This project integrates the Neo4j graph database to efficiently manage and store relational data, particularly focusing on storing and retrieving document contents and chat histories. Neo4j's powerful graph-based data structure allows for intuitive relationships between entities, making it ideal for use cases such as recommendation systems, question-answering pipelines, and context-aware conversational agents.
- Document Storage: Store and retrieve PDF contents as nodes in the graph, enabling rich querying capabilities.
- Chat History Management: Persist chat sessions and their message histories, allowing for easy retrieval and analysis of past interactions.
- Graph-Based Relationships: Leverage Neo4j's graph model to manage complex relationships between documents, sessions, and user interactions.
- To get started, ensure that you have the Neo4j Python driver
- Create new instance
- Store required credentials(url,username, password) inside environment variable.
conda create -n langhainVenv python=3.10 -y
conda activate langhainVenv
pip install -r requirements.txt
- app.py : User interface for initalize another variables and communaite with user.
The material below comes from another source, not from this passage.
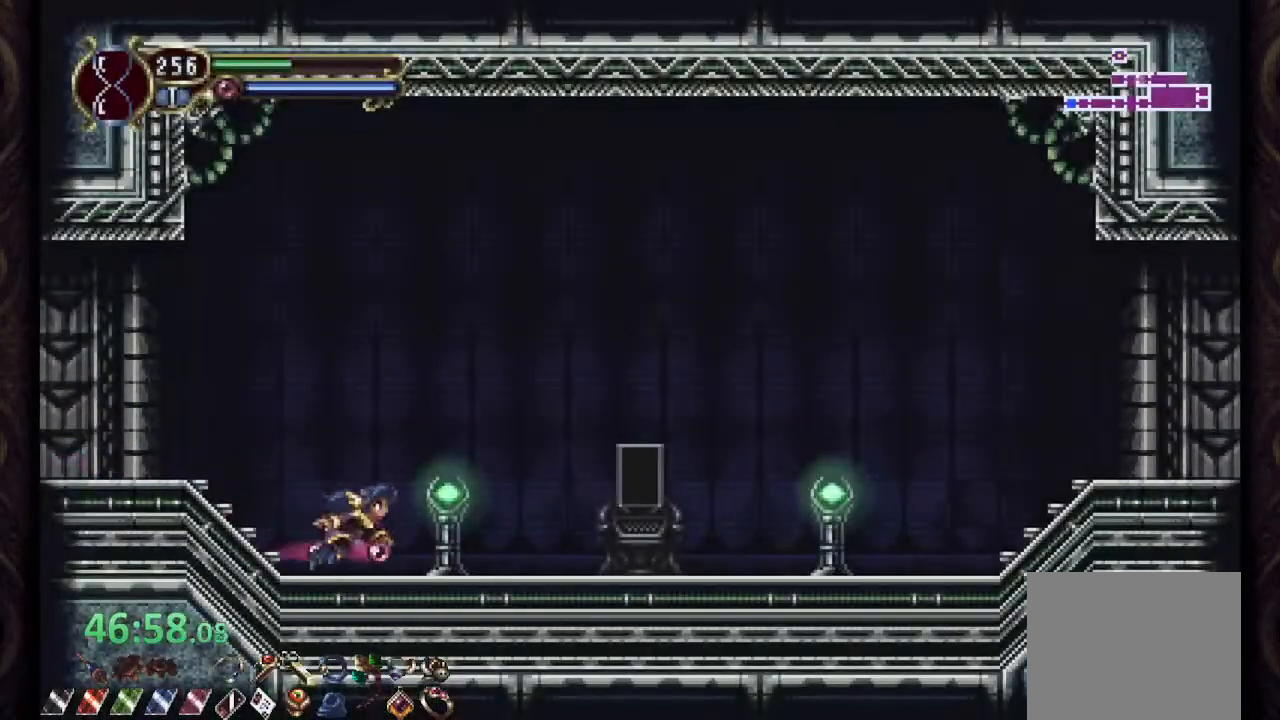
{"dt_ms": 500, "buttons": ["R1"], "left_stick": "right", "right_stick": "center", "events": []}
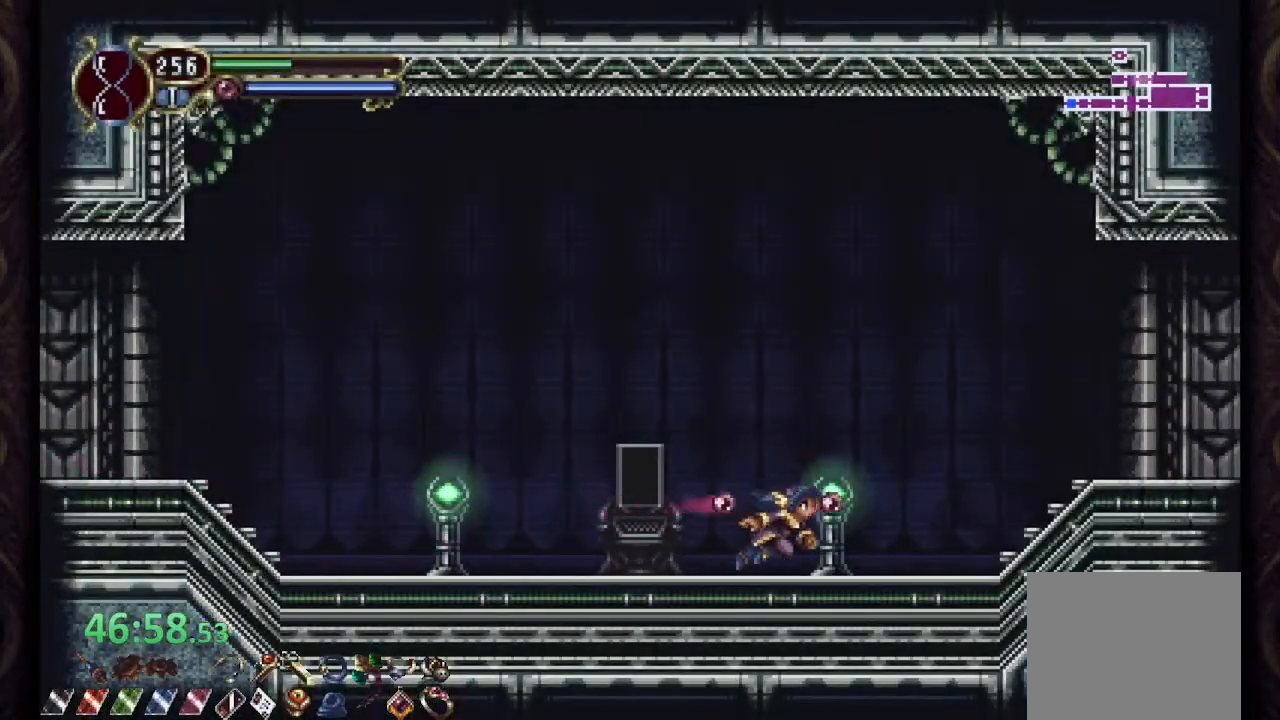
{"dt_ms": 500, "buttons": ["R1"], "left_stick": "right", "right_stick": "center", "events": [[117, "CROSS", "down"], [300, "CROSS", "up"]]}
- Configuration.py : It loads the environment variables.
- database.py : Initilize neo4j database driver and made connection.
- ResponseGenerator : split the input into documents for model undersatnding.
- DataRetriever : This class retrive data from Neo4j db. It is perform embedding, vector search and then finally perform similarity search to extract answer.
- LLMTransformer : This class will convert user entered wikipedia page in graph format, which futher store into Neo4j Db.
- WikipediaHandler.py : This class fetch data from Wikipedia page and then split into document.
- app.py : streamlit interface for user connectivity and calling subclasses.
- chat_manager : it stores session and message history.
- config.py : read all environment variables.
- document_handler.py : This class process the user selected pdf and store it into Neo4j db.
- embedding_store.py : This class perform embedding and vector store on pdf file.
- neo4j_handler.py : This class perform various operation related to Neo4j DB.
- rag_chain.py : implementaion of rag pipeline for data retriver.